Nuevo San Juan Parangaricutiro is about 8 km west of Uruapan and 16 km east of the peak of Parícutin in central Michoacán. The village’s postal code is 60490.

Like many places in Mexico, it is locally known by several unofficial names: "San Juan", "Nuevo San Juan", and "Parangaricutiro" are all variations. San Juan Parangaricutiro is also famously known as Parangaricutirimícuaro, the longest toponym in Mexico. Some believe that the name is an urban legend and does not exist. It is the object of the folklore of many fictitious fables. The word itself is a tongue-twister and is also used in longer tongue-twisters that include nonsense words similar to Parangaricutirimícuaro, for example: "El pueblo de Parangaricutirimícuaro se va a desparangaricutirimicuarizar. Quien logre desparangaricutirimicuarizarlo buen desparangaricutirimicuarizador será."

==Geography==
Nuevo San Juan Parangaricutiro is about 8 kilometers (5.0 mi) west of Uruapan and 16 kilometers (9.9 mi) east of the peak of Parícutin in central Michoacán. The village’s postal code is 60490.
===Community forest===

Nuevo San Juan is home to the Purépecha indigenous group which maintains communal lands covering 18,138 hectares (44,820 acres), including around 12,000 hectares (30,000 acres) of temperate forest. In the 1970s, the group took control of the forest enterprises and by 1997 the community obtained their forest management certification from the Forest Stewardship Council.
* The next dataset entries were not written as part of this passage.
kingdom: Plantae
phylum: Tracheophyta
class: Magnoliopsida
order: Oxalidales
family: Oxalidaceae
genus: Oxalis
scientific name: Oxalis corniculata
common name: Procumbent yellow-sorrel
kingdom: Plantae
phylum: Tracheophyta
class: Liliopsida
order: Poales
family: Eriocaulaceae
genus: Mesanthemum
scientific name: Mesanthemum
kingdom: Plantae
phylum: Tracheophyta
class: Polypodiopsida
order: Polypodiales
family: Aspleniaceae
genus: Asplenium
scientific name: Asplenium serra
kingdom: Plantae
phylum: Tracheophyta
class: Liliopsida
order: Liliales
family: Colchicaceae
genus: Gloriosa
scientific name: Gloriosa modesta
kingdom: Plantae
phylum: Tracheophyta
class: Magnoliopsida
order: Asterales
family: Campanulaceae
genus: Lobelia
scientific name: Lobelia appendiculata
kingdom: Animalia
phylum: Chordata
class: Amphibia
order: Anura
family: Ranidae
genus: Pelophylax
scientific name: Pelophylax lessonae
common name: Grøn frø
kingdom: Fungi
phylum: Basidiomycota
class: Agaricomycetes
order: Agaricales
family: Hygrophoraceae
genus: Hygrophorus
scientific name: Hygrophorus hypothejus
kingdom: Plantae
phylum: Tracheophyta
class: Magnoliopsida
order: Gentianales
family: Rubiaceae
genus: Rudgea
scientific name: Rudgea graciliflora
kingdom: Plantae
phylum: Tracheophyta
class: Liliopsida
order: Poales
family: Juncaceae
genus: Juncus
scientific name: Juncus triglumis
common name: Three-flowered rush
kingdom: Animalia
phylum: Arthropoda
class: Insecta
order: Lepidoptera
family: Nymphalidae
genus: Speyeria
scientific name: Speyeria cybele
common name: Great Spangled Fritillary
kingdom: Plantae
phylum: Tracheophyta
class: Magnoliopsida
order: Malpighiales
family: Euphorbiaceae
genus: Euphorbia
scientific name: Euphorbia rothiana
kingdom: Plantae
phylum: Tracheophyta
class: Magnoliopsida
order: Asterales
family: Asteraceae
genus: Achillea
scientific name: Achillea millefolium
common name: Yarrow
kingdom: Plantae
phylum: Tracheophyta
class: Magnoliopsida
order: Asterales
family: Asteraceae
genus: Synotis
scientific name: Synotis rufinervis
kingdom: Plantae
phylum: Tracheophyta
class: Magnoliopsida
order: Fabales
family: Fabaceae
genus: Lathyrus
In 2004, the community won the Equator Initiative prize, part of the United Nations Development Programme, which recognizes outstanding indigenous community efforts to reduce poverty through the conservation and sustainable use of biodiversity. Annually, they produce around 65,000 cubic meters (2.3 million cubic feet) of timber and offer a range of products including resins, construction lumber, finish lumber, pallets, fibers for paper pulp, furniture, and cabins.